Medical students who work with cadavers should give themselves the space to process this experience fully, not tarnish it by trying to pretend it is mundane, writes Anisha Page
Full body dissection is often considered a rite of passage for new medical students. For many, it is the first time we come face to face with death.
When my non-medic friends ask me what it is like in the lab, I want to tell them about the huge sense of gratitude I feel when I enter, and explain to them the driving urge I have to do my absolute best to make it all worthwhile, but, mostly, I keep the conversation light hearted to avoid revealing my deeper feelings.
After my first experience in dissection, I left the anatomy lab feeling heavy and deflated, but acknowledging that I’d been affected by the experience seemed to be a taboo. Afterwards, there had been an unspoken rush to return to the familiar. Yet without being given an opportunity to talk openly about the emotions that we might be experiencing, medical students aren’t taking the time and space we need to process and address our feelings.
I find myself thinking back to my first experience in the anatomy lab:
I enter the room. “Don’t be scared, we won’t take you to the dungeons,” the lecturer had said on the way there. It’s true, the room is bright and airy. I smooth down my new lab coat and remember the older students joking, “Be sure to wear a different lab coat to the one you’re wearing for the pub crawl!” Back in the pub, their quip had not felt that different from any other everyday joke, but recalling it now, it seemed out of place and crass.
I take a deep breath to steady myself and see the bodies on their raised tables, encased in white body bags. The smell of chemicals reaches me—my eyes burn, and I quickly switch to breathing through my mouth. I won’t notice the smell in a few weeks, but now it seems all encompassing. I struggle to think as I nonchalantly act like it isn’t affecting me.
We cluster around the bodies in groups, as we’ve been instructed to. The numbers dwindle as people leave with various excuses: “I’m fine, really, it’s just the smell” or “I need some space, that’s all.” We collectively accept this, without question, scared to acknowledge that we are all struggling to stay composed as we prepare to face death head on.
The anatomist uncovers the body quickly as we all hold our breath. Suddenly, it feels wrong for us to be doing this, to be staring at this body: exposed, vulnerable, and naked. When the anatomist starts to talk, her voice seems loud and incongruous, like shouting in a church. Her words seem meaningless, distant, irreverent even, given the gravity of the situation. One by one, my classmates recover themselves, lean forward, ask questions. I keep my distance, feeling a sense of invasion, of doing something wrong.
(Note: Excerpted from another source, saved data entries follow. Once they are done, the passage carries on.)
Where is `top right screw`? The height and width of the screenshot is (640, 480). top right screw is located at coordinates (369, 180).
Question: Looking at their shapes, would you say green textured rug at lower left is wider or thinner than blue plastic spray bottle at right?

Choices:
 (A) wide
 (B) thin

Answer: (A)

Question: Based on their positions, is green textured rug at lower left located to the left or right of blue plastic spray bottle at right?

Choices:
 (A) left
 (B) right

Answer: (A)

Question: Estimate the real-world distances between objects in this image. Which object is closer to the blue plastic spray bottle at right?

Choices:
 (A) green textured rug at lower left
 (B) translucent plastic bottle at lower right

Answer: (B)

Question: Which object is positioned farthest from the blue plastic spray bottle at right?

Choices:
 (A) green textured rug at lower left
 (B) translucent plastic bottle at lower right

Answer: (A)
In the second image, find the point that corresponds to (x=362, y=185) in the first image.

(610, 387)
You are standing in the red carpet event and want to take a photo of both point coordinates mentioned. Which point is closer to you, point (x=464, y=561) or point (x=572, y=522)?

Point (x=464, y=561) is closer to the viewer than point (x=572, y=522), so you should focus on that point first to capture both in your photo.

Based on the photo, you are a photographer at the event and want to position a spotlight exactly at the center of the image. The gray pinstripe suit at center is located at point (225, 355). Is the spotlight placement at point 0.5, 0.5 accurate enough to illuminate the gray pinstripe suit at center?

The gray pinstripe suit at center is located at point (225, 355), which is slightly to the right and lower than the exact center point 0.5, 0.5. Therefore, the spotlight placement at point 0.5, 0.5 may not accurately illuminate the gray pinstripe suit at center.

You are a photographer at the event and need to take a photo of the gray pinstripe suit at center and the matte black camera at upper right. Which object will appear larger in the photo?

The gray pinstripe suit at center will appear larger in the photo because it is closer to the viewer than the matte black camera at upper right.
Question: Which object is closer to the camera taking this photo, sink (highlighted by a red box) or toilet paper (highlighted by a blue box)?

“Would you like to touch the body?” Touch the body!? I swallow and remember that this person donated their body for a reason, they want me to learn, and I cannot learn if I do not engage. Tentatively, I extend a gloved hand and touch the skin. It feels tougher, thicker than I expected, more fibrous. I quickly retract my hand.
“I will now uncover the face,’” the anatomist announces, scrutinising the group for signs of students feeling faint, gauging the pace with which she can proceed, introducing yet another group of green students to her everyday world. She removes the cloth and there is a collective gasp, a small intake of breath as we stand and look at the face. I want to leave but force myself to stay.
I look the person up and down, trying to imagine them as a living person. Then I see the hand, pale, with a few struggling freckles spotting the surface and fine white hair covering the back. Suddenly, I can imagine this hand alive, maybe a silver wedding band encircling one finger, maybe a watch strapped to the wrist, trapping some of the fine hairs. I can see the hand gesturing animatedly, flourishing, fingers spread out. The anatomist covers the head again, but for me, the real life lies in the hand.
The atmosphere that has pervaded my time in the anatomy lab, of hurrying to adapt, of just “getting on with it,” forces us to dehumanise the bodies in front of us. We ignore the immense trust placed in us, and the overwhelming responsibility that comes with it, pushing down the feelings of awe we have for the person who was able to give this gift.
Medical students who work with cadavers are given a special opportunity. We should give ourselves space to experience this fully, not tarnish it by trying to pretend it is mundane. Sometimes, it’s only when I catch the cadaver’s eye, or see the loose curl of their hand, that it hits me—this is a real person, this body has lived a life. Going into the anatomy lab and viewing a body can be unsettling and hard. But wouldn’t it be better to rid ourselves of the fear of departing from the everyday, and instead celebrate the fact that we are involved in something exceptional?
Anisha Page is a second year medical student at the University of Edinburgh.